The Last Mystery of the Financial Crisis
It’s long been suspected that ratings agencies like Moody’s and Standard & Poor’s helped trigger the meltdown. A new trove of embarrassing documents shows how they did it
http://www.rollingstone.com/politics/news/the-last-mystery-of-the-financial-crisis-20130619
In this case, the sausage was chock full of e. coli and we all got violently sick. But hey! Look over there! The problem is immigrants, the poor, terrorists (especially terrorists!), not the financial industry which has done more damage to the US (and world!) economy than 100 9/11s. Ignore the man behind the curtain!
Rhinebridge, cheyne and a hell of a lot of other subprime investments ultimately blew to smithereens, taking with them vast amounts of cash – 40 percent of the world’s wealth was wiped out in the aftermath of the mortgage bubble, according to some estimates. 2008 was to the American economy what 9/11 was to national security. Yet while 9/11 prompted the U.S. government to tear up half the Constitution in the name of public safety, after 2008, authorities went in the other direction. If you can imagine a post-9/11 scenario where there were no metal detectors at airports and people could walk on carrying chain saws and meat cleavers, you get a rough idea of what was done to reform the ratings process.

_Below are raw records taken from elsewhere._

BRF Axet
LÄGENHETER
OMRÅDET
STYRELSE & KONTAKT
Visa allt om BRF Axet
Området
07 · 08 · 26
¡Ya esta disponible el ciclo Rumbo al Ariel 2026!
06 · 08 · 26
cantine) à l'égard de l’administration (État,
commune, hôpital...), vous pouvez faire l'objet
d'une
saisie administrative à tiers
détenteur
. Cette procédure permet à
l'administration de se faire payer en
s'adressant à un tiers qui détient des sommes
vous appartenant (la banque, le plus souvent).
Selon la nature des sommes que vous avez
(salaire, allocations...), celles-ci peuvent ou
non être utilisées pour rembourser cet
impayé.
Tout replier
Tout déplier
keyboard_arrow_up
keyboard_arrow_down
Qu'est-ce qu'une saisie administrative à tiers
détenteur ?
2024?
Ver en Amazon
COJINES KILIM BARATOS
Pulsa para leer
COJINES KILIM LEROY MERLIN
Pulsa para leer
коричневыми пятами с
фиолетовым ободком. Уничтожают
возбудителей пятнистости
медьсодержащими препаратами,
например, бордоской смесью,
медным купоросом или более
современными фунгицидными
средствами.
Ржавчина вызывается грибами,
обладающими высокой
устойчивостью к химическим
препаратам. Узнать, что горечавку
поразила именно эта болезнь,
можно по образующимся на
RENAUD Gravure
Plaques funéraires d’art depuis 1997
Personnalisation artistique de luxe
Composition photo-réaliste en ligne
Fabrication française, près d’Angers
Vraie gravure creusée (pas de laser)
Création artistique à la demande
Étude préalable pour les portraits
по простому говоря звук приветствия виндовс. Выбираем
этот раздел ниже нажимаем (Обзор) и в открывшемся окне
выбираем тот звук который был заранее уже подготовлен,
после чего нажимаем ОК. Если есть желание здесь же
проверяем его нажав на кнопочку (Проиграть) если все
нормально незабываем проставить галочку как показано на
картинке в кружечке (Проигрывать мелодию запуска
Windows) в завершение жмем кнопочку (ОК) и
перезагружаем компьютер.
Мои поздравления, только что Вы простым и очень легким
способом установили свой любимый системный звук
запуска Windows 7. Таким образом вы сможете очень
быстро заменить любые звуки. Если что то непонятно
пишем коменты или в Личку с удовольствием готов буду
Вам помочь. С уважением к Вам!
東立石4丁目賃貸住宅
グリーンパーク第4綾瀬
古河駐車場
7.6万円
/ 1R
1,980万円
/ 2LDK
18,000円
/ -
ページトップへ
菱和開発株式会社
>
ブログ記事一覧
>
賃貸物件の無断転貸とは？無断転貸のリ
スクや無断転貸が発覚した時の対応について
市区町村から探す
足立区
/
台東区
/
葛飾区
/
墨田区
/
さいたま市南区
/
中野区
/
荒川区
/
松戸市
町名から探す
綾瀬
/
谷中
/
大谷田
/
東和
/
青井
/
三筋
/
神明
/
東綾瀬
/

Also of great interest to me is this bit:
‘You F–ked Up, You Trusted Us’: Talking Ratings Agencies With Chris Hayes
http://www.rollingstone.com/politics/blogs/taibblog/you-f-ked-up-you-trusted-us-talking-ratings-agencies-with-chris-hayes-20130621
where there is talk about how the rating agency’s statements about “objectivity, integrity and independence.” were basically just marketing material and thus should be totally ignored:
In that case, the Second Circuit ruled that the plaintiffs suing S&P could not make a fraud claim based upon the company’s reassurances in its Code of Conduct of its “objectivity, integrity and independence.”
Moreover, the Court said, plaintiffs could not make a claim based on a public statement by S&P touting its “credibility and reliability,” or another saying, “[S&P] has a longstanding commitment to ensuring that any potential conflicts of interest do not compromise its analytical independence.”
Why, you might ask, could one not make a fraud claim based upon those statements? Because, the Second Circuit ruled, those statements were transparently not meant to be taken seriously. The following passage is a summary written by S&P’s own lawyers describing the Second Circuit ruling (emphasis mine):
The Second Circuit affirmed the district court’s dismissal of the plaintiffs’ claims in their entirety, finding that the statements concerning the “integrity and credibility and the objectivity of S&P’s credit ratings” were exactly “the type of mere ‘puffery’ that we have previously held not to be actionable.”
More from that same memo from S&P’s lawyers:
The Court found . . . that “generalizations about [S&P’s] business practices and integrity” were “so generalized that a reasonable investor would not depend on [those statements]. . . .”
Because S&P’s statements about its objectivity, independence and integrity are the sort of vague, general statements that courts both within and outside this Circuit have found insufficient to support a fraud action, the Government’s first “alleged scheme to defraud” fails.
Our own courts are against us. You are either on the gravy train or you are in the gravy, there is no place else to go!